Spay/neuter surgery is crucial in helping combat pet overpopulation. There are far too many sweet dogs and cats out there on the streets or in shelters! One pair of kitties can have 2, 072, 514 descendants in 9 years: dogs can have 67,000 in just 6.


Your furry buddy will be healthier, calmer, and better behaved after the procedure, and will have lowered or eliminated risks of developing several health issues. They also won’t have the urge to mark their territory or run off in search of love. Plus, pets that have been fixed just tend to be calmer overall.

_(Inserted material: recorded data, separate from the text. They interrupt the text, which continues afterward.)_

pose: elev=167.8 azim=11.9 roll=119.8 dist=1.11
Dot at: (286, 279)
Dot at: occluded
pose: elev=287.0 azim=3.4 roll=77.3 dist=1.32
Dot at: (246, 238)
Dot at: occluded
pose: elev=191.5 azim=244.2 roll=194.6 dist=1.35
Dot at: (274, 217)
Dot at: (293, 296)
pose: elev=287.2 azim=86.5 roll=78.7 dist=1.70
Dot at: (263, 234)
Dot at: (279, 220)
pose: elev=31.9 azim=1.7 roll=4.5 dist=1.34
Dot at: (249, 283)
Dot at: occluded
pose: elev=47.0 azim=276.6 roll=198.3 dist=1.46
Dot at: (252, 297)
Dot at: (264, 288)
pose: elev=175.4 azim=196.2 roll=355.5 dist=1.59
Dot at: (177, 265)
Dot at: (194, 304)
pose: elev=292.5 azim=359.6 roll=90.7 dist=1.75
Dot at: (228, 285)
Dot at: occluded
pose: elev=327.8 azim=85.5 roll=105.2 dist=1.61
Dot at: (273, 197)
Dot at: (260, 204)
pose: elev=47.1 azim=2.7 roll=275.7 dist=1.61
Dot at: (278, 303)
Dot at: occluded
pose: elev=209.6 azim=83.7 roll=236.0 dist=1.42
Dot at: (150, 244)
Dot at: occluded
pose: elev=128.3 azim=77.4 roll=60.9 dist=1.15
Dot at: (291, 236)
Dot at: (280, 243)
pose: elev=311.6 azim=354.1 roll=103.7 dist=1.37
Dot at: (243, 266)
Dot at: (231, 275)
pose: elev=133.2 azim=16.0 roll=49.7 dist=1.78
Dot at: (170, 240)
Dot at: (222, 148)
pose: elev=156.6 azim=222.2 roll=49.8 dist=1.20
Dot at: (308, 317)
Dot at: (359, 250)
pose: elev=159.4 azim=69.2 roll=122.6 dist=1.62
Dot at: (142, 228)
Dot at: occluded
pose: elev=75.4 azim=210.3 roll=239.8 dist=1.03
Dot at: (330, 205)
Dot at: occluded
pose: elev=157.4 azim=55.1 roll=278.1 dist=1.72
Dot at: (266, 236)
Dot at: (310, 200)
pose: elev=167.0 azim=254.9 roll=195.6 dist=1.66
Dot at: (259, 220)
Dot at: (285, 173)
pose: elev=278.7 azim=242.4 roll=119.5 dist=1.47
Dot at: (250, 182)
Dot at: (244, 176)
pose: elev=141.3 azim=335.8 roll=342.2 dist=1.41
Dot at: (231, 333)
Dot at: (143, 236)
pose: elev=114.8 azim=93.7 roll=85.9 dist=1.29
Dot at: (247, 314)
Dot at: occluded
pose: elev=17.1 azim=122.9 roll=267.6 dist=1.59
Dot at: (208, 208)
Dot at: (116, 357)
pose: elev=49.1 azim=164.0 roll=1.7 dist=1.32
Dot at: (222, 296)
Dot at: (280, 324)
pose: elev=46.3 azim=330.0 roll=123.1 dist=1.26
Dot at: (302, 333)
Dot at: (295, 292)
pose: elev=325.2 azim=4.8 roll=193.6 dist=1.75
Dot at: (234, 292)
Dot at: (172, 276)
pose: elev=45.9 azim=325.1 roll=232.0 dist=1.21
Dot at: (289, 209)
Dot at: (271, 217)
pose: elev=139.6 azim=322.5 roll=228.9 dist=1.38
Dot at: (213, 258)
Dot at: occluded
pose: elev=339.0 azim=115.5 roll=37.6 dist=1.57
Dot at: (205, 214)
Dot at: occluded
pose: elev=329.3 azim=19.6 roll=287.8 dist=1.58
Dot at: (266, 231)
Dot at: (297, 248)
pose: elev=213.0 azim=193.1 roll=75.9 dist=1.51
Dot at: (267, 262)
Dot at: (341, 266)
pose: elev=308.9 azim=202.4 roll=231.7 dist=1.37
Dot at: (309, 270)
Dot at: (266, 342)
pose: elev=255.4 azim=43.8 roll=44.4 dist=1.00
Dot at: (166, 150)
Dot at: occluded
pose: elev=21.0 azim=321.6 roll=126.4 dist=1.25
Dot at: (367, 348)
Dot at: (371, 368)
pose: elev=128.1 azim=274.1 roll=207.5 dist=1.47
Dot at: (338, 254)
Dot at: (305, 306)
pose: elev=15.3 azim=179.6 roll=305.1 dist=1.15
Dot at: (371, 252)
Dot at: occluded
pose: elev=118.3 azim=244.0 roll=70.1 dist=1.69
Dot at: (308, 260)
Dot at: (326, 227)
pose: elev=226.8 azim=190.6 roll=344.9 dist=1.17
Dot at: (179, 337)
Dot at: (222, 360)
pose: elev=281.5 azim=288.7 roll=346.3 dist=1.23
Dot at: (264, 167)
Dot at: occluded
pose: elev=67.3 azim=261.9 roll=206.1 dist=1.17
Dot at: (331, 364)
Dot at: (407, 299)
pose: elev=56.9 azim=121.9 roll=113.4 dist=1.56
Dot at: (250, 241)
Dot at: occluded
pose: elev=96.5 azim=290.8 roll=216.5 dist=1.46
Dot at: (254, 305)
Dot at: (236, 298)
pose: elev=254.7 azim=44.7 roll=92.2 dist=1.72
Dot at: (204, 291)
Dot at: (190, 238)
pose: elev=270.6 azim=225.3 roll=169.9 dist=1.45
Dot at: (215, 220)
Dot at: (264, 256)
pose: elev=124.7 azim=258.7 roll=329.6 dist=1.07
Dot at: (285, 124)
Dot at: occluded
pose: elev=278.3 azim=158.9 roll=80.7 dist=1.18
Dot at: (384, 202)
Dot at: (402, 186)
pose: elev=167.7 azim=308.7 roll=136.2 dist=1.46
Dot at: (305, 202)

When should you schedule this procedure? With dogs, size is one factor to consider. According to the AAHA, small dogs should be fixed before their first heat, or by the time they’re about 6 months. With larger dogs, the recommendation is that this be done when Fido is between 5 and 15 months, or when they’ve finished growing. For kitties, most vets recommend having the surgery when Fluffy is between 3 and 6 months. Of course, the procedure can be performed on adult pets as well. 

Routine Surgery

Spay/neuter surgery is very routine and safe. Most pets bounce back quickly and without complications. You’ll need to keep a close eye on your furry pal as they recuperate, though. Make sure they have a good bed and a quiet place to rest for a few days. Your vet will give you aftercare instructions. Follow these very closely! 

How To Help

If you’ve already gotten your own pet fixed, you’ve already taken an important step in helping promote good animal welfare and reducing the numbers of homeless pets. If you want to go a step further, why not help spread the word? Even sharing posts on social media can help. Another thing you can do is support TNR (Trap-Neuter-Release) programs. These try to combat overpopulation by trapping and fixing feral and stray cats, and then re-releasing them.